The States gave up something important but kept a close eye on the new central government, partly through the Electoral College and the Senate. The idea that power would shift so dramatically that from having a weak central government that had to beg the States for money we would go to a system where the States were so weak that they would be reduced to mere vessels begging to be filled with Federal dollars may have occurred only in the Founders worst nightmares.

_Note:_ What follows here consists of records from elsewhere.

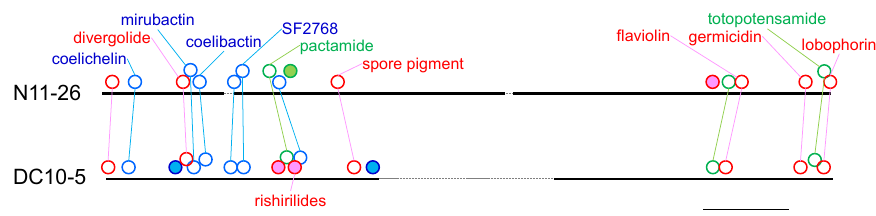
Figure 4. Positions of PKS and NRPS gene clusters in the putative chromosomal DNAs of S. olivaceus N11-26 and DC10-5. Contig sequences encoding these gene clusters are shown in bold black lines. Red circle, PKS gene cluster; blue circle, NRPS gene cluster; green circle, hybrid PKS/NRPS gene cluster. The same gene clusters are connected by lightly colored lines. Gene clusters specific to one of the strains are filled by pink (PKS gene cluster), light blue (NRPS gene cluster) or light green (hybrid PKS/NRPS gene cluster). Although known compounds that were predicted by our bioinformatic analysis are indicated here, putative products of orphan clusters are not shown since their compound names are unclear, as shown in Table 3. The ‘rishirilides’ in DC10-5 includes rishirilides B and C, lupinacidin A and galvaquinone B [25]. The ‘flaviolin’ includes flaviolin and 1,3,6,8-tetra- hydroxynaphthalene.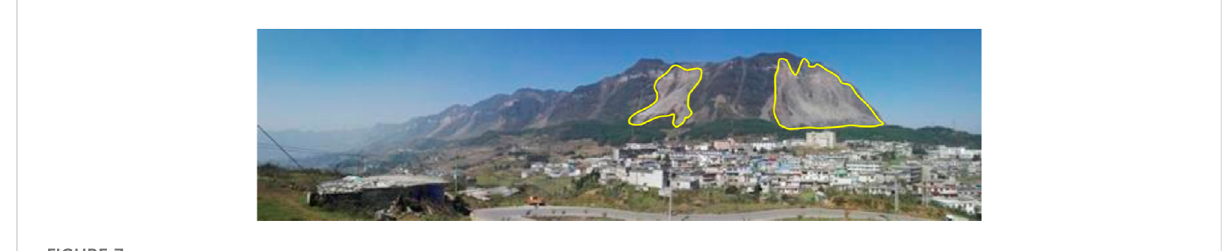
FIGURE 6 Field visit photographs of Shiping village.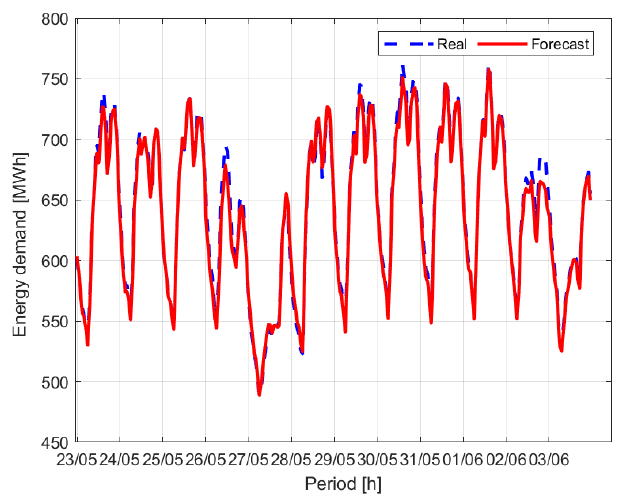
2020 , 13 , x FOR PEER REVIEW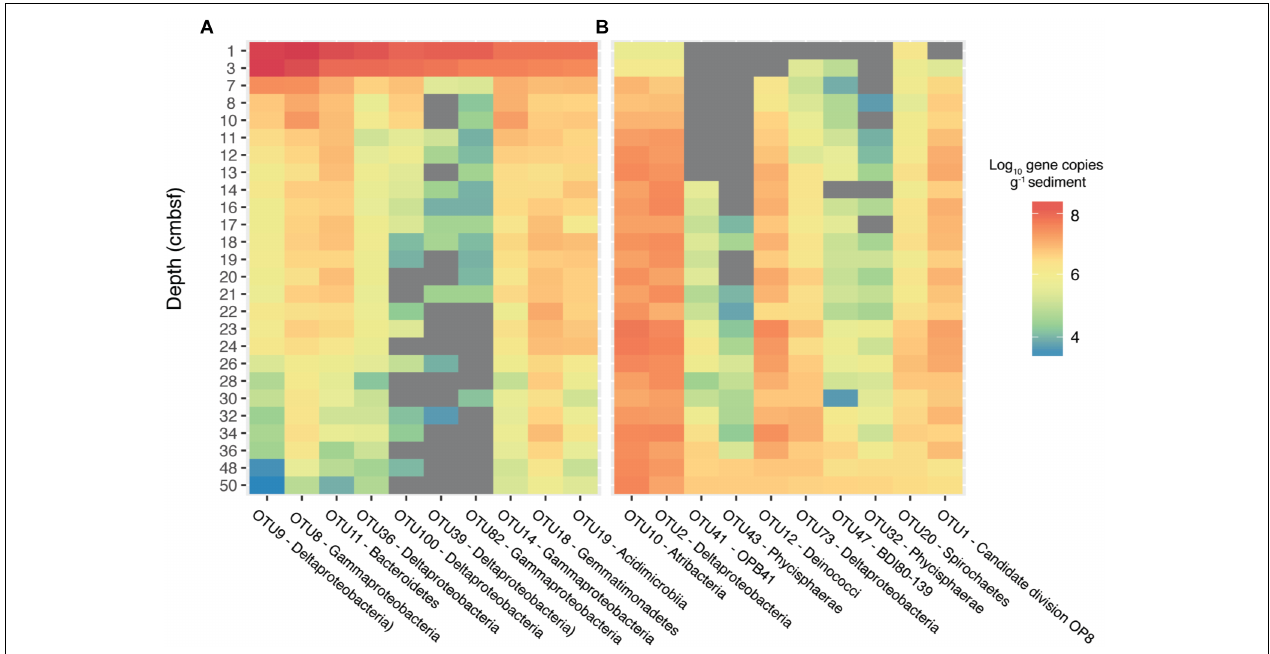
FIGURE 4 | Estimated absolute abundances of the most dominant OTUs identified by sequencing of 16S rRNA gene. Absolute abundances were calculated by multiplying relative sequence abundances by gene copy numbers obtained from qPCR of the 16S rRNA gene, assuming an average of 4.1 and 1.6 16S rRNA operons per cell for bacteria and archaea, respectively. The top ten most abundant OTUs present at 3 cmbsf are displayed in (A) and the top ten most abundant OTUs present at 50 cmbsf are displayed in (B) . The color represents the log 10 absolute abundance of each OTU. Gray areas represent depths where no sequences were recovered for the specified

Subsidiarity is not Federalism because it reverses the flow of authority and instead of allocating limited but sufficient powers to the center and keeping the bulk of power close to the Sovereign people it delegates to the lower level those functions, but not necessarily the authority, not needed by the central government. Federalism is a limited centralizing of power to correct an ineffective system called Confederation. Subsidiarity is a limited diffusion of functions by the central authority within a system that is at heart still Fascism.

Friday, February 05, 2010

Comment on the Belmont Club:
"Beach head"


sirius_sir,
Obama will ‘inherit’ the effects of his own policies

Why then he will Inherit the Wind.
Listen to Tracey as a fictional Darrow telling off a brilliant Gene Kelly as Mencken.


Teresita,
Hitler blamed the German people ... Arabs blame the Jews
It's National Brotherhood Week.


...
Oh, the Protestants hate the Catholics,
And the Catholics hate the Protestants,
And the Hindus hate the muslems,
And everybody hates the Jews.

But during national brotherhood week, national brotherhood week,
It's national everyone-smile-at-one-another-hood week.
Be nice to people who
Are inferior to you.
It's only for a week, so have no fear.
Be grateful that it doesn't last all year!

H/T lyricsmode.com

Alternatives are easy for even the less gifted of us to crank out.

For the English hate the Irish,
and the Russians hate the Poles.
The Chinese hate the Japanese
and everybody hates the Jews.

For it's National ...

What the opposition, effectively the Republicans even if some with there was another vessel, need to do is unpeel Obama's veneer of credibility. That is best done by repeatedly hammering home where he has personally vouched for and invested the authority of his office and the word of the United States on issues where he was demonstrably wrong. Examples include Global Warming and the economics behind Health Care and the effects of the Stimulus. Once those errors are made clear then we can say, "Since you have been proven either inaccurate or dishonest on these issues why should we take your word on anything else?"